• “I wanted to pour all my power into a picture.”

    By Danika Lorèn (Ensemble Studio Soprano)






    DISPATCHES FROM THE OPERA WORLD

    Danika Lorèn, photo: Gaetz Photograpy



    Guest Writer

    SOPRANO DANIKA LORÈN


    Second-year Ensemble Studio member Danika Lorèn is understudying the role of Gilda in
    Rigoletto this winter, but she also appears in the annual Love Your Body issue of NOW Magazine (content warning: contains nude photography as a celebration of body positivity). As Danika reflects on the experience of the photo shoot, it turns out that baring it all for the camera is not that different than performing under the bright lights of the opera stage.



    Why did I apply to pose nude?

    I was having one of those low-confidence days that I’m sure everyone experiences on occasion.

    Hidden away in a room, I was slowly trying to learn some difficult music, but was feeling unmotivated, and, frankly, being unkind to myself and my body. When things aren’t going perfectly right with singing, there aren’t many places to put the blame other than the instrument itself, which just happens to also be my body.

    Not just part of my body, the entire thing.

    I took a break from my work in an attempt to stave off these feelings of self-doubt and went on Instagram to look for some inspiration. One of the first things that popped up on my feed was NOW Magazine’s call for submissions for their annual Love Your Body issue. I started re-reading the 2017 edition and, by the second paragraph, author Michelle da Silva had given me a good question to ponder, “What if we showed ourselves some kindness and appreciated who we are right now?”

    Before I knew it, my curiosity took hold. What would it mean to show myself some kindness? Was I appreciating myself in the present? What would it be like to pose nude? Could I even do it? Why not?

    There was only one way to know; I would apply and let fate decide if my story was interesting enough to make it to print.


    "I am an opera singer in Toronto,” Danika wrote as part of her application, “and this pursuit has helped me find a profound balance in relation to my body."


    Well, apparently the world is itching to know what opera singers are really made of! I was chosen to pose.

    But what did "so-and-so" say? The COC let you do this?

    Luckily, I live a life where my peers, employers, and parents respect my choices, and I have experienced nothing but support. Most of all from my COC family! It takes a bit more than tasteful nudity for a good cause to ruffle feathers these days.

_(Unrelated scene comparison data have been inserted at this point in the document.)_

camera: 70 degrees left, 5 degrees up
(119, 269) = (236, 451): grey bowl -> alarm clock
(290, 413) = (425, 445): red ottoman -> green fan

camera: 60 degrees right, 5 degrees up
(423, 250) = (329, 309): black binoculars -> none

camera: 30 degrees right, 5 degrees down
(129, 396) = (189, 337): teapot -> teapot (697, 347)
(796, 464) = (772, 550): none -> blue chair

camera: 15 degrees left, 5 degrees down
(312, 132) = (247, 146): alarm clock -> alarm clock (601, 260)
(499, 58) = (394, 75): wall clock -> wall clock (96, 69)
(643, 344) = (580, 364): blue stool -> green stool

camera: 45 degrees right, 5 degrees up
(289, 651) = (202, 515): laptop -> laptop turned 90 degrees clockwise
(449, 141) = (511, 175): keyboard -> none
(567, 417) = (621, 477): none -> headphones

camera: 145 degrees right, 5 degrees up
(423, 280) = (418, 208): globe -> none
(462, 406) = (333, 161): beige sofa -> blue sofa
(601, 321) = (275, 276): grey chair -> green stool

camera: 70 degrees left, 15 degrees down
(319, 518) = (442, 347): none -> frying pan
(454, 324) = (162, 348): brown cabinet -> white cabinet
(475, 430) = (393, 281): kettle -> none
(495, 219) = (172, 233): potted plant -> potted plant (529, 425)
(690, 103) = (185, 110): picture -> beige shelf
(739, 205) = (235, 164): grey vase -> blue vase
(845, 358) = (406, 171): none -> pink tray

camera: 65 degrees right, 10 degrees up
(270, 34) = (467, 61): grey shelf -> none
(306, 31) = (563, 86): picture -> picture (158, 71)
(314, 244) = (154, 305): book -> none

    My own creative brief.

    When I received the news that I was chosen, I began to think about what I wanted from the shoot.

    I wanted to show the strength of my naturally feminine physique.

    I wanted to show pride in myself and in all of the things I have achieved in my life with this body. I wanted to push my own limits of vulnerability and truth. I wanted to free my own mind of the implied connection between nudity and shame. I wanted to fully embrace my inner super model! I wanted to keep it classy and statuesque. I wanted to seriously question my tattoos. I wanted to seriously question my body hair. I wanted to relive my scars.

    I wanted to pour all my power into a picture. I wanted to stare down the lens of that camera and scream a high D with my eyes!

    A selfie with photographer Samuel Engelking at the Love Your Body photoshoot.

    At the shoot

    The feeling of nervous anticipation before entering the set reminded me of the feeling I had waiting in the wings for my COC debut. I knew I could do it, wanted to do it, and that it was really just a matter of taking that first step out the door/onto the stage and trusting my instincts. And when I opened the door to my respectful and warm audience of two (photographer Samuel Engelking and makeup artist Sarah Campbell), I was just as comforted as when I felt the trusting camaraderie and spirits of Johannes Debus and the COC Orchestra welcome me to the stage last January at our Season Launch Celebration. Each click of the camera began to feel like the encouragement of applause from the audience, and at the end of both experiences, I felt liberated and empowered.

    Waiting for the issue

    To bare one’s skin on camera or to bare one’s soul on stage, what really is the difference? And which is more shocking, or more vulnerable? A performance lives in the moment and goes by in a flash, requires an intense and focused connection between many people at once, and you’ll know how people feel about it by the end of the night. A photo spread in the digital age has a longer lifespan than I do, and there is a gentle ease in the improvised relationship that arises between subject and lens, but the waiting time between shooting and production puts my impatient nature to the test. Singing opera and posing for the camera are both modes of performance, they both implicate a creative combination of confidence, vulnerability, and focused intention.

    Danika performs Gilda's aria "Caro nome" at the 2017/2018 Season Launch Celebration, photo: Gaetz Photography

    Both are meant to show something of beauty and truth. And everyone is entitled to their opinion on what that means.

    I already know mine.

    Brava! Danika flipping through this week's NOW Magazine.